▸ AUFGABENSTELLUNG:
1. Stimmen die folgenden Aussagen mit dem Textauszug überein? Beantworte jede mit Ja oder Nein und zitiere wörtlich die Worte des Textauszugs, die den Ausschlag geben.
(a) Sie hat ursprünglich Übersetzen und Dolmetschen an der TH Köln studiert.
(b) Bei dem Startup in London war sie als SEO angestellt.
(c) Den Austausch in der regionalen SEO-Szene Rhein/Ruhr beschreibt sie als eher oberflächlich.
2. Zitiere bitte aus dem Textauszug wörtlich die Passage von „Nach meinem Studium“ bis einschließlich „man denken mag.“.

▸ TEXTAUSZUG:

◆ ◆ ◆ ◆ ◆ ◆ ◆

Gianna Brachetti-Truskawa arbeitet als Senior International SEO bei der bold ventures GmbH mit Fokus auf internationale, große/komplexe Webseiten. Während ihrer Laufbahn war sie sowohl Head of SEO in Agenturen als auch Inhouse-SEO bei Chefkoch.de und gofeminin.de/onmeda.de. Sie hat ursprünglich Übersetzen und Dolmetschen an der TH Köln studiert und als technische Übersetzerin gearbeitet. Ihr Hauskraken Konrad aka Konni Lingus ist auf Konferenzen immer dabei, mal zur Unterstützung, mal zur Belustigung, und mal mit einer Gastrolle.

Hallo, Gianna und willkommen bei LEAP/. Sprache und internationales SEO – wie bist du denn vom einen zum anderen gekommen? Also was hat dich bewogen, in die SEO-Welt einzutauchen – und auch dabei zu bleiben?

Mein Lebenslauf ist auch eher ein Oktopode, ich habe in sehr unterschiedlichen Branchen gearbeitet, aber aus allen etwas Wissenswertes mitgenommen. Das erste Mal hatte ich während meines Studiums mit SEO zu tun, später bei einem Startup in London, obwohl ich eigentlich im Produktmarketing gearbeitet habe, aber da bereits zuständig dafür war, die jeweilige Website vor dem Rollout neuer Features zu testen. Damals gab es noch ausklappbare „SEO-Footer“ in Schriftgröße 8.

Nach meinem Studium war ich freiberufliche Übersetzerin, habe mich aber gelangweilt (und mich über Kunden und die Branche geärgert) – bis arvato Bertelsmann mehrsprachige SEOs suchten. Sprache und Computer haben mich immer stark fasziniert, SEO kam mir als Kombination aus beidem ganz gelegen. Übersetzung wird auch immer wieder unterschätzt – man muss nicht nur kreativ sein, es ist auch eine sehr analytische Tätigkeit, die häufig auch die strategische Beratung des Kunden beinhaltet. Insofern liegen z. B. SEO und Übersetzung näher beieinander als man denken mag.

Warum ich dabei geblieben bin? Es ändert sich ständig etwas, das heißt ich muss immer wieder neue Dinge dazu lernen oder ausprobieren – das hält mein Interesse beständig. Und wir haben ein paar sehr tolle Menschen in unserer Branche, insbesondere in der regionalen SEO-Szene im Bereich Rhein/Ruhr gibt es einen guten, intensiven und sehr menschlichen Austausch.

◆ ◆ ◆ ◆ ◆ ◆ ◆

▸ DATENSATZEINTRÄGE:
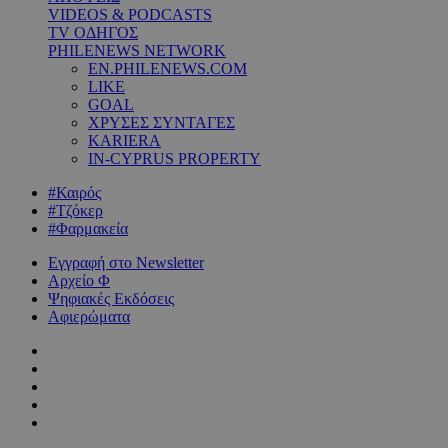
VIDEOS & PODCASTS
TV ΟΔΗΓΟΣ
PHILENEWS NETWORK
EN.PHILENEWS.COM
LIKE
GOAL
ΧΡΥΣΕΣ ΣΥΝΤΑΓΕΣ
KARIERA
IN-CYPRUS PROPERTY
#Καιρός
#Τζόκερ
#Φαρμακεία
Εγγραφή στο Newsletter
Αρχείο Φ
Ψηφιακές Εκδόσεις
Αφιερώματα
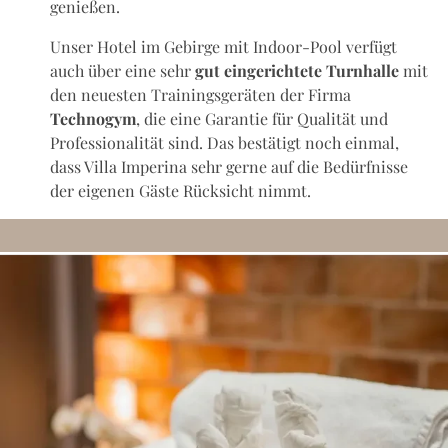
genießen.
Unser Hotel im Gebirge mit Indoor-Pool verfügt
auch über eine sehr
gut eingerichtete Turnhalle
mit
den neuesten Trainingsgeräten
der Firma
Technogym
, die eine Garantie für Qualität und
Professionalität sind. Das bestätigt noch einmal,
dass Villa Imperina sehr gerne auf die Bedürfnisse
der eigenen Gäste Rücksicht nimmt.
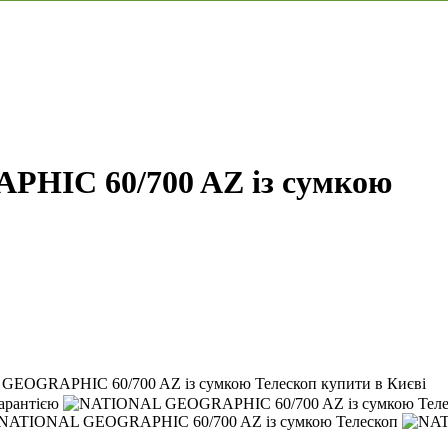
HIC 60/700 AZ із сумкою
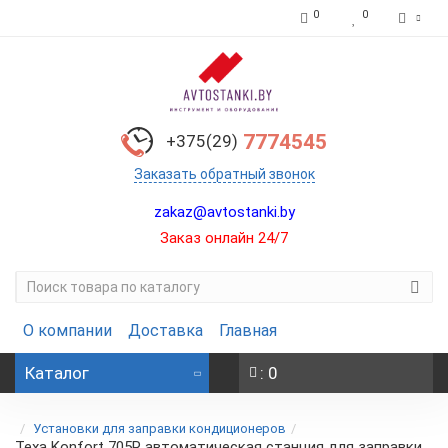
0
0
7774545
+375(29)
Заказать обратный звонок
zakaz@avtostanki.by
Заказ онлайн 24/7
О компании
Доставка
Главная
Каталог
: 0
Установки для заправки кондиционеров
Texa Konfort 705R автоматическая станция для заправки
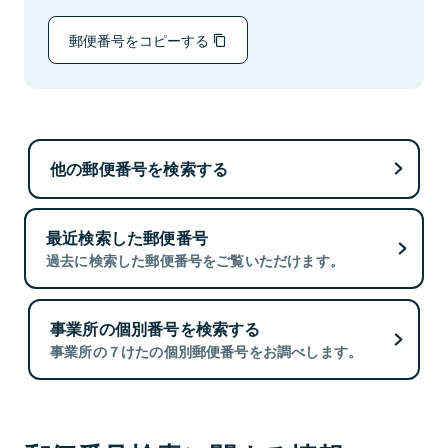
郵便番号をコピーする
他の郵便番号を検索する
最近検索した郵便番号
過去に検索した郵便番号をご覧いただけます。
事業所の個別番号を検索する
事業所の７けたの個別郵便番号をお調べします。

◆ ◆ ◆ ◆ ◆ ◆ ◆

▸ ANTWORTEN:
1.
(a) Ja: „Sie hat ursprünglich Übersetzen und Dolmetschen an der TH Köln studiert“
(b) Nein: „obwohl ich eigentlich im Produktmarketing gearbeitet habe“
(c) Nein: „gibt es einen guten, intensiven und sehr menschlichen Austausch“

2.
Nach meinem Studium war ich freiberufliche Übersetzerin, habe mich aber gelangweilt (und mich über Kunden und die Branche geärgert) – bis arvato Bertelsmann mehrsprachige SEOs suchten. Sprache und Computer haben mich immer stark fasziniert, SEO kam mir als Kombination aus beidem ganz gelegen. Übersetzung wird auch immer wieder unterschätzt – man muss nicht nur kreativ sein, es ist auch eine sehr analytische Tätigkeit, die häufig auch die strategische Beratung des Kunden beinhaltet. Insofern liegen z. B. SEO und Übersetzung näher beieinander als man denken mag.